NIBBL EDUCATION LIMITED - Analysis Report
Risk Rating: HIGH
The company exhibits significant solvency and liquidity risks, evidenced by persistent negative net assets and net current liabilities in the most recent two years. This suggests an inability to meet short-term obligations without external support.Key Concerns:
- Negative Net Assets and Net Current Liabilities: As of the latest accounts (28 Feb 2025), net current liabilities stand at £428 and net assets are negative £428, worsening from a negative £94 the year before. This is a critical indicator of financial distress.

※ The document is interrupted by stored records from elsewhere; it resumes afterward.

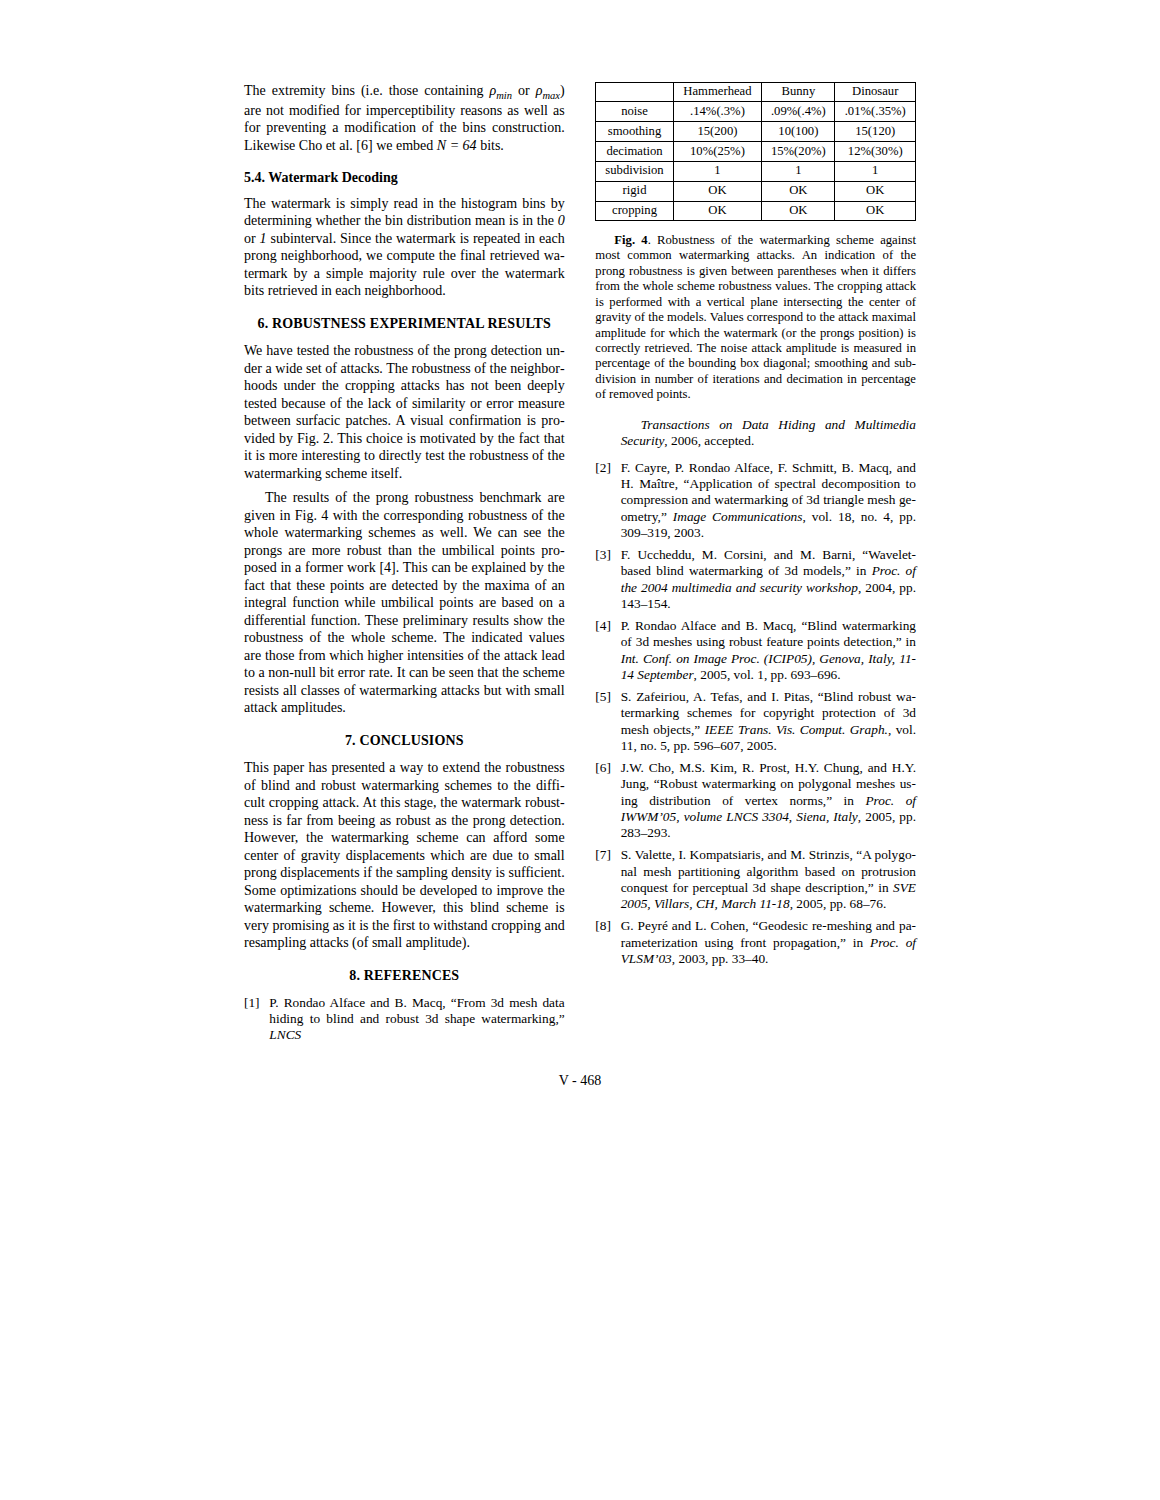The extremity bins (i.e. those containing ρmin or ρmax) are not modified for imperceptibility reasons as well as for preventing a modification of the bins construction. Likewise Cho et al. [6] we embed N = 64 bits.
5.4. Watermark Decoding
The watermark is simply read in the histogram bins by determining whether the bin distribution mean is in the 0 or 1 subinterval. Since the watermark is repeated in each prong neighborhood, we compute the final retrieved watermark by a simple majority rule over the watermark bits retrieved in each neighborhood.
6. Robustness Experimental Results
We have tested the robustness of the prong detection under a wide set of attacks. The robustness of the neighborhoods under the cropping attacks has not been deeply tested because of the lack of similarity or error measure between surfacic patches. A visual confirmation is provided by Fig. 2. This choice is motivated by the fact that it is more interesting to directly test the robustness of the watermarking scheme itself.
The results of the prong robustness benchmark are given in Fig. 4 with the corresponding robustness of the whole watermarking schemes as well. We can see the prongs are more robust than the umbilical points proposed in a former work [4]. This can be explained by the fact that these points are detected by the maxima of an integral function while umbilical points are based on a differential function. These preliminary results show the robustness of the whole scheme. The indicated values are those from which higher intensities of the attack lead to a non-null bit error rate. It can be seen that the scheme resists all classes of watermarking attacks but with small attack amplitudes.
7. Conclusions
This paper has presented a way to extend the robustness of blind and robust watermarking schemes to the difficult cropping attack. At this stage, the watermark robustness is far from beeing as robust as the prong detection. However, the watermarking scheme can afford some center of gravity displacements which are due to small prong displacements if the sampling density is sufficient. Some optimizations should be developed to improve the watermarking scheme. However, this blind scheme is very promising as it is the first to withstand cropping and resampling attacks (of small amplitude).
8. References
[1] P. Rondao Alface and B. Macq, “From 3d mesh data hiding to blind and robust 3d shape watermarking,” LNCS
| | Hammerhead | Bunny | Dinosaur |
| --- | --- | --- | --- |
| noise | .14%(.3%) | .09%(.4%) | .01%(.35%) |
| smoothing | 15(200) | 10(100) | 15(120) |
| decimation | 10%(25%) | 15%(20%) | 12%(30%) |
| subdivision | 1 | 1 | 1 |
| rigid | OK | OK | OK |
| cropping | OK | OK | OK |
Fig. 4. Robustness of the watermarking scheme against most common watermarking attacks. An indication of the prong robustness is given between parentheses when it differs from the whole scheme robustness values. The cropping attack is performed with a vertical plane intersecting the center of gravity of the models. Values correspond to the attack maximal amplitude for which the watermark (or the prongs position) is correctly retrieved. The noise attack amplitude is measured in percentage of the bounding box diagonal; smoothing and subdivision in number of iterations and decimation in percentage of removed points.
Transactions on Data Hiding and Multimedia Security, 2006, accepted.
[2] F. Cayre, P. Rondao Alface, F. Schmitt, B. Macq, and H. Maître, “Application of spectral decomposition to compression and watermarking of 3d triangle mesh geometry,” Image Communications, vol. 18, no. 4, pp. 309–319, 2003.
[3] F. Uccheddu, M. Corsini, and M. Barni, “Wavelet-based blind watermarking of 3d models,” in Proc. of the 2004 multimedia and security workshop, 2004, pp. 143–154.
[4] P. Rondao Alface and B. Macq, “Blind watermarking of 3d meshes using robust feature points detection,” in Int. Conf. on Image Proc. (ICIP05), Genova, Italy, 11-14 September, 2005, vol. 1, pp. 693–696.
[5] S. Zafeiriou, A. Tefas, and I. Pitas, “Blind robust watermarking schemes for copyright protection of 3d mesh objects,” IEEE Trans. Vis. Comput. Graph., vol. 11, no. 5, pp. 596–607, 2005.
[6] J.W. Cho, M.S. Kim, R. Prost, H.Y. Chung, and H.Y. Jung, “Robust watermarking on polygonal meshes using distribution of vertex norms,” in Proc. of IWWM’05, volume LNCS 3304, Siena, Italy, 2005, pp. 283–293.
[7] S. Valette, I. Kompatsiaris, and M. Strinzis, “A polygonal mesh partitioning algorithm based on protrusion conquest for perceptual 3d shape description,” in SVE 2005, Villars, CH, March 11-18, 2005, pp. 68–76.
[8] G. Peyré and L. Cohen, “Geodesic re-meshing and parameterization using front propagation,” in Proc. of VLSM’03, 2003, pp. 33–40.
V - 468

- Minimal Current Assets and Cash Resources: Current assets remain static at £23 across the last three years, indicating extremely limited liquid resources to cover liabilities.
- Small Scale and Limited Operational Data: The company is categorized as micro-entity with only one employee reported and minimal financial activity, limiting evidence of operational sustainability or growth potential.
- Positive Indicators:
- No Overdue Filings or Compliance Issues: The company’s accounts and confirmation statements are filed on time, indicating good compliance with statutory requirements.
- Single Shareholder Control: The sole director and 75-100% shareholder, Dafydd Ioan Prole, appears engaged and responsible for the company, which may facilitate swift decision-making.
- Exemption from Audit: While the company is very small, exemption from audit reduces administrative burden and costs.
- Due Diligence Notes:
- Investigate the nature of liabilities causing negative net assets and whether they are trade payables, loans, or other obligations.
- Assess the company’s business model and revenue generation activities given the minimal assets and lack of financial growth over three years.
- Clarify any external financial support from the sole shareholder or related parties to sustain operations.
- Confirm no contingent liabilities or pending legal issues that could exacerbate financial risk.
- Review cash flow statements or bank statements if available to understand liquidity dynamics more fully.